I dont know what it is but try just mowing it down and whenever it pops up mow it down again eventually the grass will take over and no more weeds! Safer than chemicals.


----------



## apachiedragon

The only sure-fire way to get it gone is to dig it up, roots and all, and dispose of it as soon as you see it growing. But that takes a lot of time and effort. I don't know what it's called, but we are fighting it too. I'm not a fan of chemicals in my pasture because most that kill weeds will kill off the clover too, which I want to keep, so we do it the hard way...


----------



## NorthernMama

I don't know what it's called, but it's root driven -- like dandelion. Unless you kill the root you'll never get rid of it. Dig it up as best you can given the quantity and time you have, then put lots of salt there. That has helped me to get rid of burrs and wild rubarb. If there is a lot, it may one day mean tilling up, drying and reseeding. Not a cheap prospect, but one that I am looking at for my pastures...


----------



## MyBoyPuck

I don't know how many of there are to pull, but that tool called the weed hound would get that out very easily and it's fun to use too. Hit them after a rain storm when the ground is soft and they'll come right out.


----------



## apachiedragon

Funny you should say that Puck, I was just using my Garden Claw on some dandelions today, lol. I'm sure it would make easy work of them.

Garden Weasel Garden Claw


----------



## kim_angel

Found out what it is...

Its called Bitter Dock (Rumex obtusifolius).

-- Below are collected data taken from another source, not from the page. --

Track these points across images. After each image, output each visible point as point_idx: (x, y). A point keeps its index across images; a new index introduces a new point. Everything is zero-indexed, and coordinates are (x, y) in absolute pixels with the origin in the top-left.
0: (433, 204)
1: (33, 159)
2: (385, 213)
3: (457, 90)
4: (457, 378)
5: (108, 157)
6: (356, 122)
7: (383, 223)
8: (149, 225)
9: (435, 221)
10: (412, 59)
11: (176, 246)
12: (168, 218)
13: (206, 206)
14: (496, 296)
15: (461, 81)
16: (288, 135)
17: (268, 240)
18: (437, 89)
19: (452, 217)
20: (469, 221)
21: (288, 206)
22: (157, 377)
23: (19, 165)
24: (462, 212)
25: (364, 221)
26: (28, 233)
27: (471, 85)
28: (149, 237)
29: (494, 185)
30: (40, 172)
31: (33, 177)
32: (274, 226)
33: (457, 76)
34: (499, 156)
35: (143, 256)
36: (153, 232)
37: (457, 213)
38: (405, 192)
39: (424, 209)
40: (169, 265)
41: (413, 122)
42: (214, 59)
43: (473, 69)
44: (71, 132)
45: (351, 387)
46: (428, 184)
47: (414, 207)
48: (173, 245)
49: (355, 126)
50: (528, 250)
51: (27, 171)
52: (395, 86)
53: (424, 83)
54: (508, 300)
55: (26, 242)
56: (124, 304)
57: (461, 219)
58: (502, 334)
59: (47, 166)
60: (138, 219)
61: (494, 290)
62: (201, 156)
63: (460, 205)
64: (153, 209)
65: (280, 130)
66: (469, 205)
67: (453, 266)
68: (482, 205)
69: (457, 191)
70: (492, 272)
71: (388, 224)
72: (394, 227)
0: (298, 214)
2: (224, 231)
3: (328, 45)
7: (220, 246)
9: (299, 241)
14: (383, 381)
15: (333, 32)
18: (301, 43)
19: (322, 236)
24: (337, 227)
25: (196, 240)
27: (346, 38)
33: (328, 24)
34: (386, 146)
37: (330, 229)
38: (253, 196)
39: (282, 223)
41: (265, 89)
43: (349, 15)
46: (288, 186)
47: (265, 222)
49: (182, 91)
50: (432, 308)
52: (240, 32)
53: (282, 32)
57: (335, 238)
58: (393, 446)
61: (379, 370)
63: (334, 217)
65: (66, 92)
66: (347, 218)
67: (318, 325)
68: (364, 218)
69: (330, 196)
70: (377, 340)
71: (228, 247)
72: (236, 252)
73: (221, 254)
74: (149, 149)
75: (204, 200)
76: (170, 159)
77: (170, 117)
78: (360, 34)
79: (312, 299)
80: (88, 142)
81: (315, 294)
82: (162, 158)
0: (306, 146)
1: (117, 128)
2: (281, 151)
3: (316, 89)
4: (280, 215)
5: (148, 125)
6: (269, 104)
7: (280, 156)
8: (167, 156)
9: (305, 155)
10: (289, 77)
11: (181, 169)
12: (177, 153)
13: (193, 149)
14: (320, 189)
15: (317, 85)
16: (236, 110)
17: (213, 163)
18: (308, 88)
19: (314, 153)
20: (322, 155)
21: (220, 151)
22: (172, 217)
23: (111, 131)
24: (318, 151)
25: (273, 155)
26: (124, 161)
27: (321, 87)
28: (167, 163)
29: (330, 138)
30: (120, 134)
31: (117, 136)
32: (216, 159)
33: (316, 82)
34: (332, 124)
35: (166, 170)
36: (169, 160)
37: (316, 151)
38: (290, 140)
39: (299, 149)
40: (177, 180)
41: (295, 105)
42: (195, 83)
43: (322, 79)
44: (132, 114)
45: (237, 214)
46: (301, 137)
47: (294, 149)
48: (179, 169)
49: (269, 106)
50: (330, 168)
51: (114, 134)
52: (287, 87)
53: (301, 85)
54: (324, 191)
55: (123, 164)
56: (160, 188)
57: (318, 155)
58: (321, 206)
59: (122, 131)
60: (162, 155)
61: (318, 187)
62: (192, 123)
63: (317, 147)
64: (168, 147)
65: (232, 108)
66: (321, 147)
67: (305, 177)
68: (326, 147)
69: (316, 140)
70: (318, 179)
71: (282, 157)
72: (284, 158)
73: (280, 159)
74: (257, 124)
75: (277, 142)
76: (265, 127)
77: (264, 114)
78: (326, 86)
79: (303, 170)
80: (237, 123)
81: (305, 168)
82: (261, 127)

Rumex obtusifolius - Wikipedia, the free encyclopedia

"Broadleaf dock is considered a weed and is slightly poisonous. It is designated an "injurious weed". Livestock have been known to get sick after feeding on it. *But eradicating the plants is difficult.* The perennial plant can have a *deep taproot reaching 5 feet down*. Also, the milk of the plant has been known to cause mild dermatitis.

Seeds have toothed wing structures, allowing them to be dispersed by wind or water, and also allow them to attach to animals or machinery to be spread great distances. They can lie dormant for years before germination, making vigilant pulling or tilling essential.

First year plants can seed, making early detection important for eradication.

The main weaknesses of Broadleaf are its poor competition, crowding causes flowering to be delayed for up to three years, and its susceptibility to disturbance. Frequent tilling will disrupt roots and kill seedlings and even older plants. The plant also thrives in moist environments and improved drainage can also help control its growth."


http://missouriplants.com/Greenalt/R...lius_plant.jpg


----------



## EQ1

that is pigweed. Do not know scientific name off top of head. It is poisonous although they will not eat it. It is perenial and spreads prolifically by seed. Mowing won't stop it as it will go to seed when only and inch or two high. 

I have had luck spraying it with weed-b-gone. Most suscessful if spray it in spring. It will need repeated sprayings but you can get ahead of it. New leaves will come up so you may need to spray it a few times. Good luck!


----------



## glitterhorse

I have those in my pasture too! it's very annoying. Idk what we spray it with though, my parents usually do it


----------